Extraction of flow-level features along with their respective packet-level features from PCAP files.

The features are extracted using the `Feature_extractor_flow_packet_combined.py` script. These features can be utilized for various purposes beyond creating graph objects, as they offer complete information about each flow along with its associated packet details.


In [None]:
directory = Out_Directory+"\**\*pcap"
List_of_PCAP = glob.glob(directory)

Out_path= 'F:/CIC_IOT/' # Directory path where you want the csv files to be saved.
feature_Extractor ='/Utility/Feature_extractor_flow_packet_combined.py' # Script for extracting the features from PCAP files

for single_pcap_file in List_of_PCAP:
    print("Reading File: ",os.path.basename(single_pcap_file))
    # Running the feature extractor on the command line as sometime it has some issues while running in the notebook due to multi threading. 
    completed_process =subprocess.run(['python', feature_Extractor, single_pcap_file, Out_path], capture_output=True)
    os.remove(single_pcap_file) # Removing the pcap files as processed to save the disk storage
    List_of_PCAP.remove(single_pcap_file)
    print("**Extraction Completed For: ",os.path.basename(single_pcap_file),"**")

### Transformation into Graph Data Objects
Utilizing the extracted flow-level features along with their respective packets, the data object created is a heterogeneous graph consisting of two different types of nodes and two different types of edges. The nodes are:

1. Flow Node: Contains all flow-level statistical features.
2. Packet Node: Contains payload information transformed into byte-wise values.

The two different edges are:

1. Contain Edge: Links Flow Nodes and Packet Nodes along with some features.
2. Link Edge: Links Packet Nodes together with t-delta as its attribute.

In [None]:
## Dictionary for classifying Classes and Assigning them Class number for reference
Dict_x = {'Benign': 0 , 
          'WebBased': 1, 
          'Spoofing': 2,
          'Recon' : 3,
          'Mirai' : 4,
          'Dos' : 5,
          'DDos' : 6,
          'BruteForce': 7
         }

## Directory where graph data will be stored
dir = "F:/GNN_Project/data/"
## Directory where CSV files(Extracted Flow-level and packet-level inforamtion) is stored
Files =glob.glob(Out_path+"/*.csv") ## This will list all the files from which graph data objects will be created.


Since the CIC-IoT2023 dataset is large and has imbalanced instances of classes, we have performed data processing (over/under sampling) to achieve a balanced dataset for ease of training and to address the imbalance problem. To follow the pre-processing steps, please refer to the notebook: `Data_preprocessing_CIC-IoT2023.ipynb`.



In [None]:
## Generation of graph data obejcts.
data_Hetero = NIDSDataset(root=dir, label_dict=Dict_x, filename=Files, skip_processing=False, test=True, single_file=True)

PARAMETERS 

- **root** (`str`): Root directory where the graph objects should be saved.

- **label_dict** (`Dict`): Dictionary for assigning labels to each attack class.

- **filename** (`List[str]`): List of CSV file paths to be used for the development of graph objects.

- **skip_processing** (`bool`): If set to `True`, skips the generation of graph objects and utilizes the ones present in the root directory. (default: `False`)

- **test** (`bool`): If set to `True`, generates data objects for testing by creating data objects with a test suffix. (default: `False`)

- **single_file** (`bool`): If set to True, the provided CSV files is a single file with Label column within CSV.  (default: `False`)

┄┄┄┄┄┄┄┄┄┄

**EXERCISE PROMPT:** Could you quote the notebook excerpt word for word, beginning at "Out_path= 'F:/CIC_IOT/' #" and stopping after "List_of_PCAP.remove(single_pcap_file)"? Draw only on the notebook excerpt above.

**SUPPLIED MATERIAL:**
┄┄┄┄┄┄┄┄┄┄

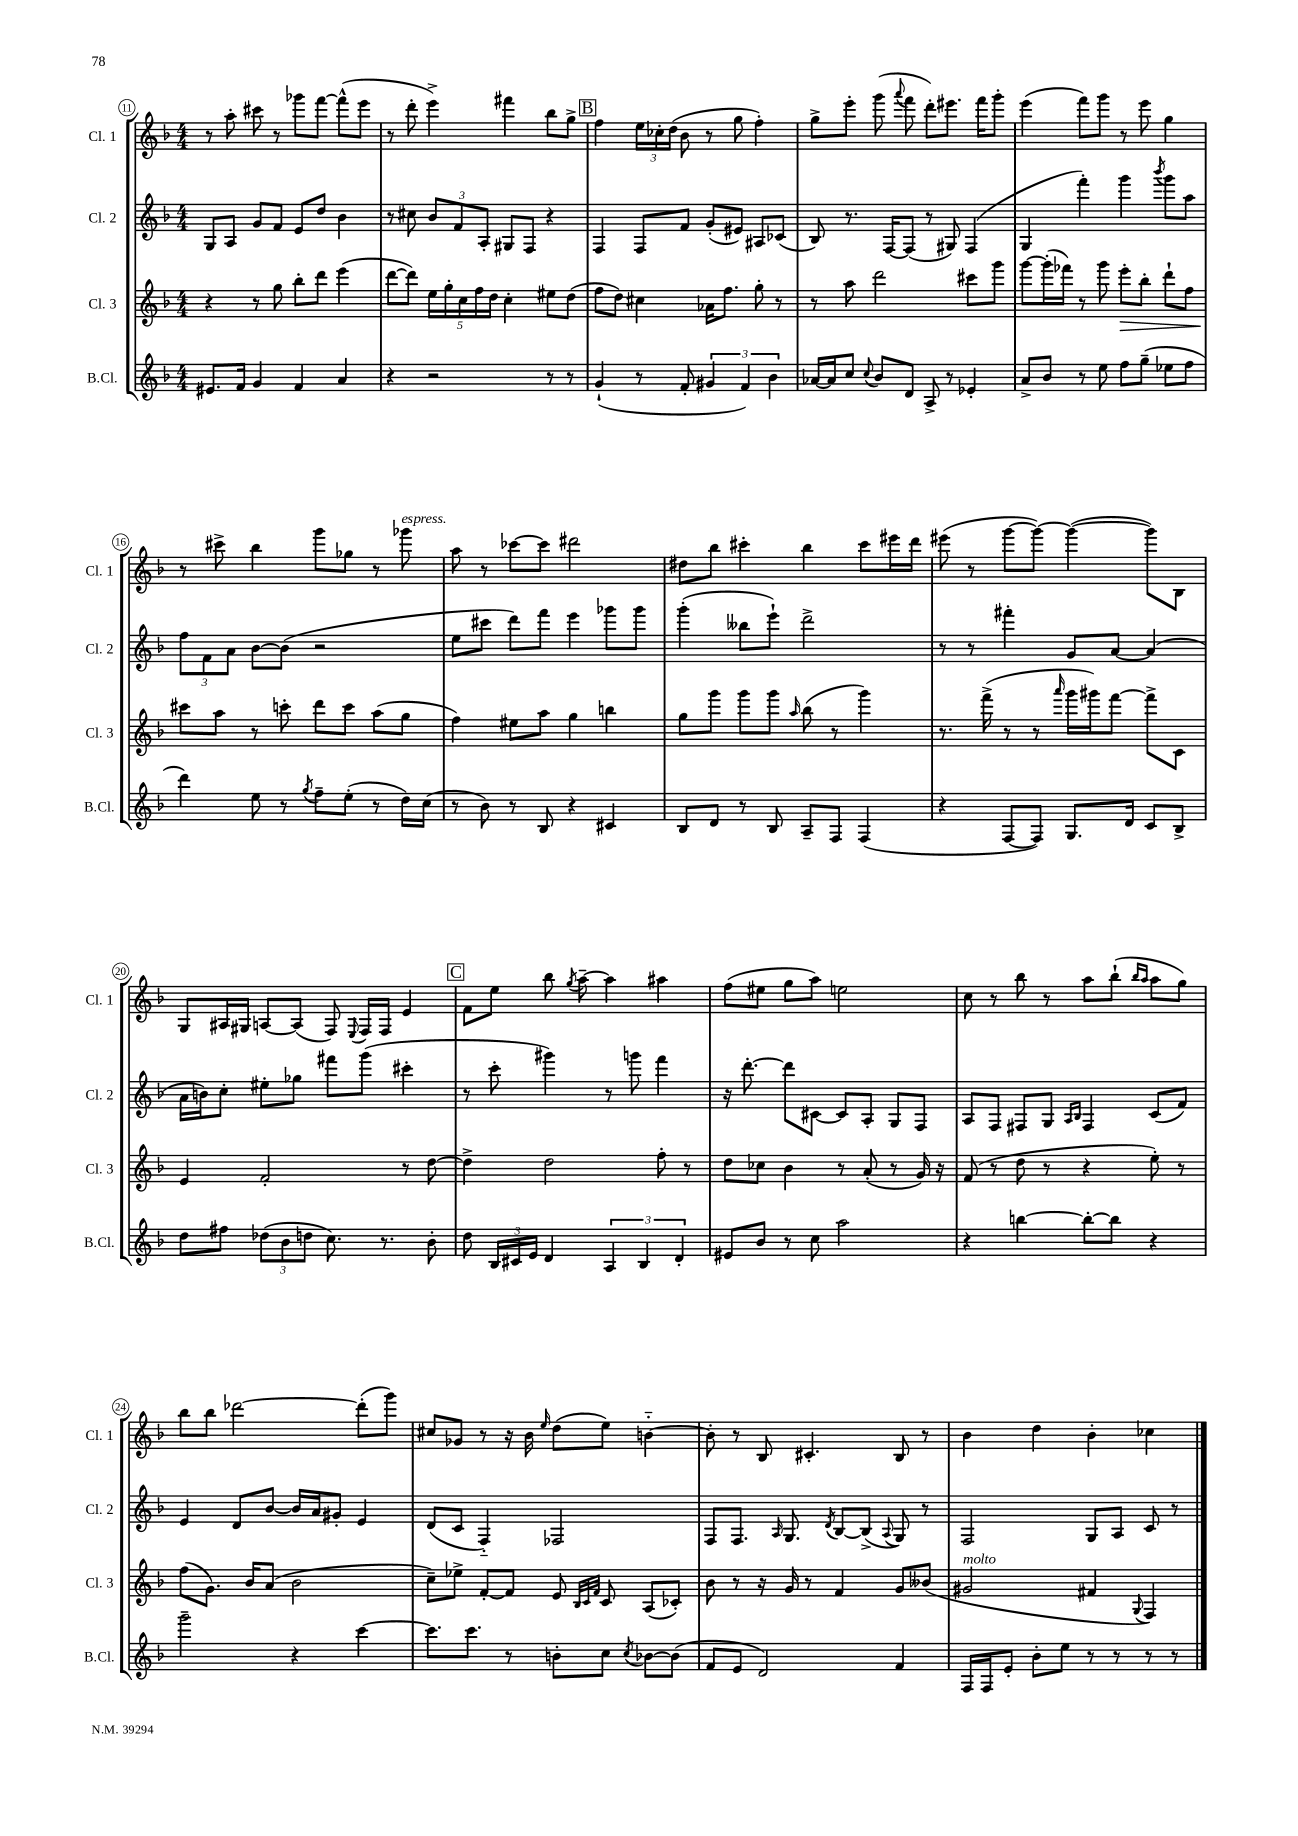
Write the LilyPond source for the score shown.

┄┄┄┄┄┄┄┄┄┄

**ANSWER FOR THE TASK:**
Out_path= 'F:/CIC_IOT/' # Directory path where you want the csv files to be saved.
feature_Extractor ='/Utility/Feature_extractor_flow_packet_combined.py' # Script for extracting the features from PCAP files

for single_pcap_file in List_of_PCAP:
    print("Reading File: ",os.path.basename(single_pcap_file))
    # Running the feature extractor on the command line as sometime it has some issues while running in the notebook due to multi threading. 
    completed_process =subprocess.run(['python', feature_Extractor, single_pcap_file, Out_path], capture_output=True)
    os.remove(single_pcap_file) # Removing the pcap files as processed to save the disk storage
    List_of_PCAP.remove(single_pcap_file)